VSAN 6.2 Part 2 – RAID-5 and RAID-6 configurations

Those of you familiar with VSAN will be aware that when it comes to virtual machine deployments, historically, objects on the VSAN datastore were deployed either as a RAID-0 (stripe) or a RAID-1 (mirror) or a combination of both. From a capacity perspective, this was quite an overhead. For instance, if I wanted my VM to tolerate 1 failure, I need two copies of the data. If I wanted my VM to tolerate 2 failures, I needed three copies of the data and if I wanted my VM to tolerate the maximum number of failures, which is 3, then I had to have 4 copies of the data stored on the VSAN datastore. In VSAN 6.2, some new configurations, namely RAID-5 and RAID-6 are introduced to help reduce the overhead when configuring virtual machines to tolerate failures on VSAN. This feature is also termed “erasure coding”. However the use of the term “erasure coding” and it relationship with RAID-5/6 has caused confusion in some quarters. If you want to get a primer on erasure coding, and how it ties into how RAID-5/6 configurations are implemented on VSAN, have a read of this excellent article by our BU CTO, Christos Karamanolis.

Introduction to RAID-5/RAID-6 on VSAN

Note that there is a requirement on the number of hosts needed to implement RAID-5 or RAID-6 configurations on VSAN. For RAID-5, a minimum of 4 hosts are required; for RAID-6, a minimum of 6 hosts are required. The objects are then deployed across the storage on each of the hosts, along with a parity calculation. The configuration uses distributed parity, so there is no dedicated parity disk. When a failure occurs in the cluster, and it impacts the objects that were deployed using RAID-5 or RAID-6, the data is still available and can be calculated using the remaining data and parity if necessary.

RAID-5 and RAID-6 are fully supported with the new deduplication and compression mechanisms which were also introduced with VSAN 6.2.

Also note that if you include Number of disk objects to stripe as a policy setting for the RAID-5/6 objects, each of the individual components that make up the RAID-5 or RAID-6 objects may also be striped across multiple disks.

As mentioned, these new configurations are only available with VSAN 6.2. They are also only available for all-flash VSAN. You cannot use RAID-5 and RAID-6 configurations on hybrid VSAN.

VM Storage Policies for RAID-5 and RAID-6

A new policy setting has been introduced to accommodate the new RAID-5/RAID-6 configurations.
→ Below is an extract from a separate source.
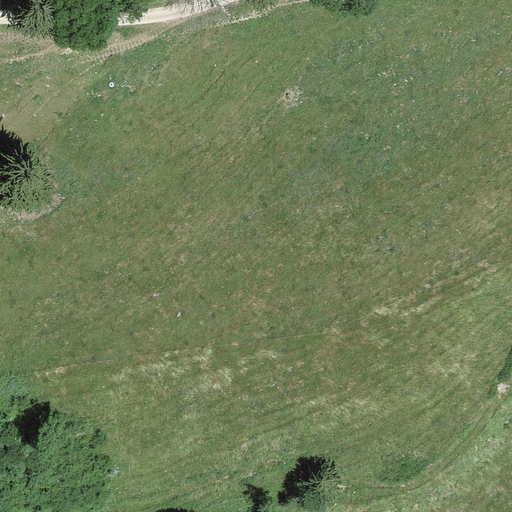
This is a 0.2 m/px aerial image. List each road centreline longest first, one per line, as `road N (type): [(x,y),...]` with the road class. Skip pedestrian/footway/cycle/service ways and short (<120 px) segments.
road 1 (track): [(0,17),(145,19),(237,0)]
road 2 (track): [(320,511),(413,497),(446,476),(511,397)]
This new policy setting is called Failure Tolerance Method. This policy setting takes two values: performance and capacity. When it is left at the default value of performance, objects continue to be deployed with a RAID-1/mirror configuration for the best performance. When the setting is changed to capacity, objects are now deployed with either a RAID-5 or RAID-6 configuration.
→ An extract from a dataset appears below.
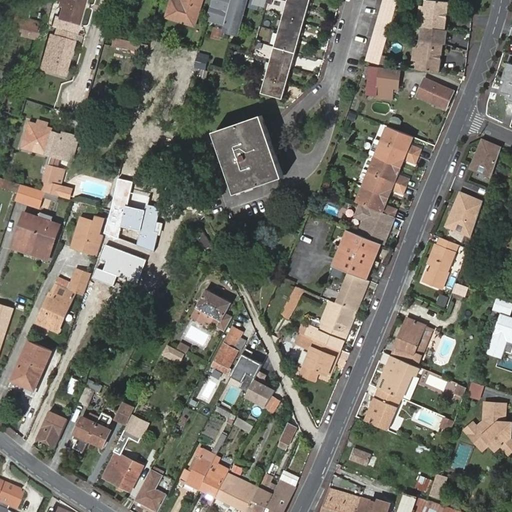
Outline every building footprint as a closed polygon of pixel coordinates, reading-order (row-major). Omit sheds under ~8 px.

VSAN FTMThe RAID-5 or RAID-6 configuration is determined by the number of failures to tolerate setting. If this is set to 1, the configuration is RAID-5. If this is set to 2, then the configuration is a RAID-6. Of course, you will need to have the correct number of hosts in the cluster too. Note that if you want to tolerate 3 failures, you will need to continue using RAID-1.

Overview of RAID-5

  • Number of failure to Tolerate = 1
  • Failure Tolerance Method = Capacity
  • Uses x1.33 rather than x2 capacity when compared to RAID-1
  • Requires a minimum of 4 hosts in the VSAN cluster

RAID-5Overview of RAID-6

  • Number of failure to Tolerate = 2
  • Failure Tolerance Method = Capacity
  • Uses x1.5 rather than x3 capacity when compared to RAID-1
  • Requires a minimum of 6 hosts in the VSAN cluster

RAID-6Performance Considerations – I/O Amplification

As highlighted in Christos’ excellent erasure coding article above, RAID-5 and RAID-6 configurations will not perform as well as RAID-1 configurations. This is due to I/O amplification. During normal operations, there is no amplification of reads. However there is I/O amplification when it comes to writes, (especially partial writes) since both the current data and parity have to be read, current and new data must be merged, new parity must be calculated, and then the new data and new parity need to be written back. So that results in 2 reads and 2 writes for a single write operation. For RAID-6, the write amplification is 3 reads and 3 writes due to the double-parity.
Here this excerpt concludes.